Câmara de Francisco Beltrão debate violência política de gênero em audiência pública
Foto: Assessoria
A Câmara de Vereadores de Francisco Beltrão realizou na noite de quinta-feira (10) uma Audiência Pública sobre violência política de gênero. Proposta pela vereadora e Procuradora das Mulheres no Legislativo, Mara Fornazari Urbano, a audiência reuniu representantes de diferentes instituições e da sociedade civil.

Participaram do debate como expositoras a defensora pública Gabriela Vizel Gomes, do Núcleo de Promoção e Defesa dos Direitos das Mulheres (NUDEM) da Defensoria Pública do Paraná; a analista da Justiça Eleitoral e chefe do Cartório da 140ª Zona Eleitoral de Marmeleiro, Andrea Rolim de Moura; a procuradora municipal Fernanda Trindade; e as representantes do Núcleo Maria da Penha, da Unioeste, a advogada Izabela Spezzia e a psicóloga Maria Regina Tusky.
Também participaram o presidente da Câmara, vereador Cidão Barbiero, o prefeito Antonio Pedron, a secretária municipal da Mulher e Igualdade Racial, Elenir Maciel, a presidente do Conselho Municipal dos Direitos das Mulheres, Valentina Coelho, e integrantes da sociedade civil.
De forma remota, Gabriela Vizel Gomes abordou os aspectos jurídicos da violência política de gênero e explicou que ela pode se manifestar por meio de interrupções, desqualificação, ameaças e ataques relacionados à condição de mulher. Destacou ainda a diferença entre crítica política e violência, ressaltando que a crítica pode ser dura e contundente quando direcionada a decisões, projetos ou posicionamentos políticos, mas ultrapassa esse limite quando passa a atingir aspectos como aparência, maternidade, honra ou saúde mental.
Andrea Rolim de Moura tratou da participação feminina nas eleições e da fraude à cota de gênero, destacando que a presença das mulheres nas chapas precisa representar participação efetiva na disputa. Fernanda Trindade apresentou a realidade de mulheres que atuam em instituições públicas e também podem enfrentar situações de violência no exercício de suas funções. Isabela Spezzia e Maria Regina Tusky apresentaram a experiência do Núcleo Maria da Penha da Unioeste no atendimento às mulheres, destacando a importância de uma rede de proteção articulada.

**Dados fornecidos:**
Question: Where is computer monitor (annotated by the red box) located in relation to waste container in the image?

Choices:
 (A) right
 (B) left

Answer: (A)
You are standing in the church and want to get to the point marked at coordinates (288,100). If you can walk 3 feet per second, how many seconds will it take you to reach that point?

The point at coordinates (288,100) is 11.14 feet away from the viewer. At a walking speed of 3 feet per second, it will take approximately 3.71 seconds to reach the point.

**Enunciado da questão:** No texto sobre a audiência pública em Francisco Beltrão, quando a crítica política deixa de ser crítica e passa a ser violência, segundo Gabriela Vizel Gomes?

**Resolução da questão:** Quando deixa de se dirigir a decisões, projetos ou posicionamentos políticos e passa a atingir aspectos como aparência, maternidade, honra ou saúde mental.